02 November 2011

HINDUS BEHAVING BADLY #1: Treatment of Widows


In my attempt to show that being religious
is not a guarantee of moral behavior,
this post is just one in my series of reports featuring
the bad behavior of religious people, past or present....

Look for other posts showing the bad behavior
perpetrated by members of other religious groups.


This is my first post about Hindus. I was prompted to write it after viewing a movie called "Water" directed by Deepa Mehta.

Mehta received death threats while working on the film. Sets were burned and filming was disrupted by Hindu fundamentalists. George Lucas paid for a full-page ad in Variety to support Mehta in her struggle to make the film when Indian authorities shut down the production in India. It was later resumed in Sri Lanka under a different title to avoid attention.

The film takes place in the 1930s and begins when a young girl, Chuyia --age 7 ---is widowed and, by tradition, sent to live with other impoverished widows, where they wear white and have their heads shaved to "mark" them, and must beg in the streets. They are outcasts in a society with a religious tradition that believes even a widow's shadow is bad luck.

Of course, the fact that a child was married is appalling in itself, yet according to Holy Hindu Scriptures Chuyia is destined to live in a widows' ashram the rest of her life, for when a woman's husband dies, she has three options. One is to marry her husband's younger brother, if his family agrees. Or she may kill herself on his funeral pyre. Her third choice is to live a life of celibacy, discipline, and solitude among other widows and be shunned by the rest of society. But Chuyia is so young that she naively expects her parents to take her home.

**Entries provided**

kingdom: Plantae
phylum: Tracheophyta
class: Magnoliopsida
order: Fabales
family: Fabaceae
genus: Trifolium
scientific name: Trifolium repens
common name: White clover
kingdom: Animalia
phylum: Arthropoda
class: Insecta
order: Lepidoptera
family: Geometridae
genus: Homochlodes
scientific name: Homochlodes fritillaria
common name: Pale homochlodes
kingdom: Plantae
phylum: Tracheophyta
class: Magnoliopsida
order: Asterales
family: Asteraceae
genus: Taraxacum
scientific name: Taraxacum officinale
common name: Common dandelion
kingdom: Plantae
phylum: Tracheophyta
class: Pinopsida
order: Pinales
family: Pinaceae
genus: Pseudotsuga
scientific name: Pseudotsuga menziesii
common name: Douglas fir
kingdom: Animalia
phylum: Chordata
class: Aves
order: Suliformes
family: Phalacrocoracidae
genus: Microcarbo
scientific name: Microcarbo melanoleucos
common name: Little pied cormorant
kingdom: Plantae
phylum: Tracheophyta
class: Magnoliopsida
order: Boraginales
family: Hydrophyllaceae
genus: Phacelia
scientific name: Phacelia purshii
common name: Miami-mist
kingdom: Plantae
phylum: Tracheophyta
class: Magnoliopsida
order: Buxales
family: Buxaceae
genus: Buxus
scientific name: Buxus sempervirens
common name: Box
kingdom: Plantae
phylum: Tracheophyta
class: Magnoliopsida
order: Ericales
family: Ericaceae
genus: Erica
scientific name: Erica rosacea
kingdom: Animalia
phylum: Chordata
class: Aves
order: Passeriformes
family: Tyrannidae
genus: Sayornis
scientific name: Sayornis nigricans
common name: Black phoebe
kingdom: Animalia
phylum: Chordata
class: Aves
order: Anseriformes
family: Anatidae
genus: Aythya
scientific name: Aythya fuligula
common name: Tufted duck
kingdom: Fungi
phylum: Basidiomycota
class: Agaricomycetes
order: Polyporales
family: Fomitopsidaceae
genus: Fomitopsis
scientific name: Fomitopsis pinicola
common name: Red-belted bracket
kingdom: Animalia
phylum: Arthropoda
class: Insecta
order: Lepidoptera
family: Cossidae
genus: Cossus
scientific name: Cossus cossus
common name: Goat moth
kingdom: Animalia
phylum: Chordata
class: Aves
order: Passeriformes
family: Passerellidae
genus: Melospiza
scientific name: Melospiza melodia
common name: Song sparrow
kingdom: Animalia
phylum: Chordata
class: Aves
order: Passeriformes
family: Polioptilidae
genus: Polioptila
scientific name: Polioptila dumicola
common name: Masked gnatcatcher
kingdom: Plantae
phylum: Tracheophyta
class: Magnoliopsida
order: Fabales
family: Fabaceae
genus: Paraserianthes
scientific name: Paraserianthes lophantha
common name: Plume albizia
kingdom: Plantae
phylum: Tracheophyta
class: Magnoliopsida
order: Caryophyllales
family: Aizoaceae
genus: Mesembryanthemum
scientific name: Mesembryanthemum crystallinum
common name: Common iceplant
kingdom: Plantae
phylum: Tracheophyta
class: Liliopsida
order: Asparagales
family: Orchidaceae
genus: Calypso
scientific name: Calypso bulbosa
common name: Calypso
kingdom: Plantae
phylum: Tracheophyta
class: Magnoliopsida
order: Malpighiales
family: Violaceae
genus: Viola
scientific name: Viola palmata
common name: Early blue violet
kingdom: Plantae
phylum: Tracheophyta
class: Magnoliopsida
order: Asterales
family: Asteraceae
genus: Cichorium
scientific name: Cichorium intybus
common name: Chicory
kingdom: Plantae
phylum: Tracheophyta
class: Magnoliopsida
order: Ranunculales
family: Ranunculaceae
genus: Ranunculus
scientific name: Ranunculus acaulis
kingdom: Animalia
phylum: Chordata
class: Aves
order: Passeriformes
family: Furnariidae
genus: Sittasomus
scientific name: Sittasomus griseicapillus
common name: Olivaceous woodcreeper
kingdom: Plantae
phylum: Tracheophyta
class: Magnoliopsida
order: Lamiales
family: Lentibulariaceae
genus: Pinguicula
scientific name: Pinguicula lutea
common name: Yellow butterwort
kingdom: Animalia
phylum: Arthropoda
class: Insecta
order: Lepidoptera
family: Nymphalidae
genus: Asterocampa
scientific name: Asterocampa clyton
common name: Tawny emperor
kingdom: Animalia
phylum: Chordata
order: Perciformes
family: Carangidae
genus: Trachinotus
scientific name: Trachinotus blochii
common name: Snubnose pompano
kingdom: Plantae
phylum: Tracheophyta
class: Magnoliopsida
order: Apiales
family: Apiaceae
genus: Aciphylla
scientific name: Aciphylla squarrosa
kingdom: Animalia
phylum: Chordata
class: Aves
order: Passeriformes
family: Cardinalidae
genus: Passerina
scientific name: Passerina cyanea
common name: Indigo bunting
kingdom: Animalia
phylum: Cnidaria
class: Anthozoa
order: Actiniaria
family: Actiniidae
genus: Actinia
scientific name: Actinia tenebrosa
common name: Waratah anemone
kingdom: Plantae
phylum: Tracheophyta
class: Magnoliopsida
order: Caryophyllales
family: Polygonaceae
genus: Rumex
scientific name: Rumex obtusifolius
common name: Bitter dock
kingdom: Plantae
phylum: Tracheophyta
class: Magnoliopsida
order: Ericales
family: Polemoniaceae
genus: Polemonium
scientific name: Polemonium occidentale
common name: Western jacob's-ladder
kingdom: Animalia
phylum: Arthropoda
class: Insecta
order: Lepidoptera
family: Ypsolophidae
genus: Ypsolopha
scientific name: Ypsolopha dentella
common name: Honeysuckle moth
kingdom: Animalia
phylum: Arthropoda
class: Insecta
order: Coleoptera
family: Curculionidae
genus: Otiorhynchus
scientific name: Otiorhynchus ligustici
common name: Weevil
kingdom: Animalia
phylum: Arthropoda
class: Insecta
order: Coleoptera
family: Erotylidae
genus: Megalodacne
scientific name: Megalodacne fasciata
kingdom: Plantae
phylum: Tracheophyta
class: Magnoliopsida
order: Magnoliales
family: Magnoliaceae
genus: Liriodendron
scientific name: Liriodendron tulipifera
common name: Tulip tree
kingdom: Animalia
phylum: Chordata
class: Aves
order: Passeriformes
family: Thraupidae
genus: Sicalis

**Stated goal A**
Repeat the passage from the widows post word for word, starting with "02 November 2011" and going on through "past or present....".
**Stated goal B**
Carry on the post about the film "Water" and the treatment of Hindu widows, picking up after its final sentence.

**Written response A**
02 November 2011

HINDUS BEHAVING BADLY #1: Treatment of Widows


In my attempt to show that being religious
is not a guarantee of moral behavior,
this post is just one in my series of reports featuring
the bad behavior of religious people, past or present....

**Written response B**
She befriends a beautiful young woman, Kalyani, who is being pimped out by the head of the ashram (an older widow) to earn money to feed the residents. Yet, a man from the upper castes, Narayan, falls in love with Kalyani and wants to marry her. Although a new law is controversial, it permits widows to remarry.

When asked why widows are thrown out of both their own family's home and that of her dead husband, Narayan, gives the following explanation:
"One less mouth to feed, four less saris, and a free corner in the house. Disguised as religion, it's just about money."

There is some romance and even moments of humor in the film, but it is in no way a "feel good" movie. It is sad, appalling and maddening.


According to Roger Ebert:
"The unspoken subtext of 'Water' is that an ancient religious law has been put to the service of family economy, greed and a general feeling that women can be thrown away. The widows in this film are treated as if they have no useful lives apart from their husbands. They are given life sentences. They are not so very different from the Irish girls who, having offended someone's ideas of proper behavior, were locked up in the church-run "Magdalen laundries" for the rest of their lives. That a film like 'Water' still has the power to offend in the year 2006 inspires the question: Who is still offended, and why, and what have they to gain, and what do they fear?"


Although the film takes place in 1938, widows are still ostracized in India;

Read more about "Water" and watch a trailer on the Internet Movie Database.

1 comment:

Snowbrush said...

Wow, sounds like a good film.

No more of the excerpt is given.